The ongoing subplot of Hellboy craving acceptance by the world at large seems dominant at first, and this need drives many of the character's decisions, almost to an annoying degree. This obvious subplot can't be ignored, but could easily be taken too far, and risk becoming another Xmen "Muties go home!" movie in all but name. But the movie backs off from this tangent just in time, getting back to its true strengths: big fights, strange creatures, and comedy.

That's right - Hellboy does comedy. Continuing to keep the wild plot grounded in understandable reality, the relationship challenges each character faces result in - well, they result in a drunken Barry Manilow sing-along, for one. These comedic time-outs may be jarring to some viewers, but taken in stride, they add flavor to the smoky, brooding spectacle.

The whirlwind tour
SapienSeveral impressive scenes wisk the audience from one exotic locale to another and back again. There's BPRD Headquarters (that's Bureau for Paranormal Research and Defense, remember?) with it's Men in Black vibe as agents wrestle critters in the background. There's the hidden Troll Market, showing off dozens of creature designs from Wayne Barlowe and other visionaries. The vast hidden ruin of Bethmoora, where the indestructible Golden Army supposedly sleeps, is no slouch, either.

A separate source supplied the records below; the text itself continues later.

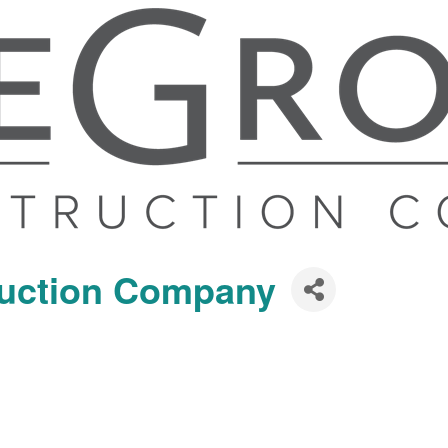
ruction Company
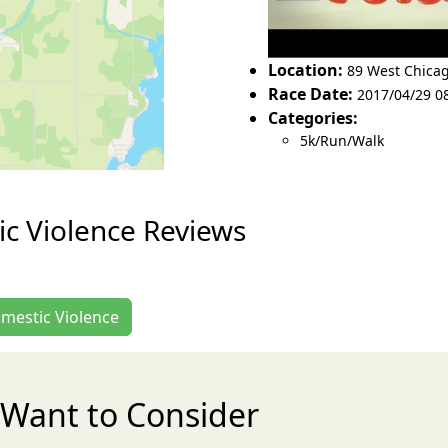
Location:
89 West Chicag
Race Date:
2017/04/29 0
Categories:
5k/Run/Walk
c Violence Reviews
omestic Violence
Want to Consider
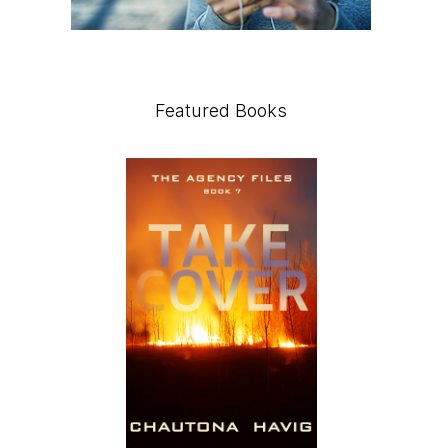
Featured Books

These lush, CG enhanced settings have so much activity, in layer upon layer of mystic weirdness, there's no chance of absorbing it all in one viewing. From nasty little fairy things that are all teeth and claws, to talking tumors, to a lumbering rhino-like henchman with a mechanical artifact for a hand, Hellboy II keeps the sci-fi eye candy coming. Just plan on following along with our hero as Hellboy applies his blunt-force-trauma approach to anyone that disagrees with him. If these scenes draw you in - particularly the Troll Market - plan on getting in line again for another round.

Thanks to the reactive, pulse-pounding score from inimitable composer Danny Elfman, transitions between one scene and the next are smoothed, and evoke a similar feel to the fondly remembered Star Wars transitions aided by John Williams.


My thoughts
Hellboy II has all the right ingredients - none of them new, particularly, but they're blended in a unique way. You have the anti-hero, the outcast crew of powerful cohorts, big action scenes with swords, magic, and explosions - and a Barry Manilow sing-along. Sure, you'll see a few twists and turns coming along the way - redshirts will die, showdowns will be had, and the like. But that scene right out of Cloverfield that all the commercials hyped is only the halfway point of the film. My point is, Hellboy II isn't the same predictable movie you've figured out the ending of by watching the trailers.

It's nice to have a few unexpected loops on the ride now and then.